ELLIOTT: Before Katrina, she says, there was plenty of work - but now only a little bit. Tuan Dave Do is a program coordinator with Boat People SOS. He says this tiny community in Alabama sometimes gets forgotten in the broader story of Katrina's devastation, often focused on New Orleans two states away. No matter how hard they try to rebound, Do says, the double blow of the storm and then the BP oil disaster has kept them back.

TUAN DAVE DO: The spill, it damaged, you know, straight the heart of the seafood resources. So like, you know, they don't have any jobs, you know, available like they used to.

ELLIOTT: The city has also struggled politically after its mayor was convicted on federal corruption charges. He was caught in a scheme to profit from a housing development intended for Katrina victims. Now residents in that development, called Safe Harbor, are frustrated by what they perceive as broken promises to help get them back on their feet.

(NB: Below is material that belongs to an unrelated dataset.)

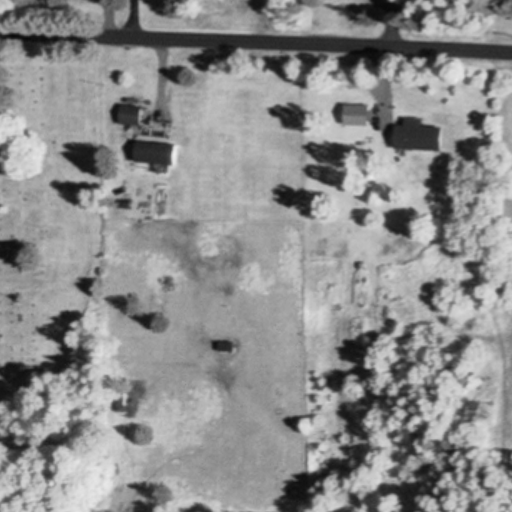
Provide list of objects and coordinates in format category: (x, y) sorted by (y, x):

STEPHANIE BAKER: My name is Stephanie Baker. I lived down there in the bayou when Katrina first hit.

ELLIOTT: Catching a breeze on the front porch of her manufactured three-bedroom home, Baker just got off work. She prepares stuffed crap and crab cakes at a local food distributor and is still wearing a blue hairnet from the job. She moved to this subdivision just outside of town on high ground to escape the cramped FEMA trailer she was in after her home flooded in Katrina.

BAKER: It was a whole lot better. Everybody was happy.

ELLIOTT: Baker says at first, rent was based on your income and held promise.

BAKER: If I paid my rent on time for the first year, that money that I put in paying my rent was going to go toward my down payment of rent to own a house. And come to find out it wasn't like that at all.

ELLIOTT: Her rent has more than tripled, Baker says. And she's taken a second job on weekends at the Dollar General store to keep up. That's the way it is on the bayou, says Stephanie Bosarge. You find a way to survive because there's always the hope of a better catch.

BOSARGE: You starve to death today, and you live good tomorrow.

ELLIOTT: The question is whether the good living will come again. Debbie Elliott, NPR News, Alabama.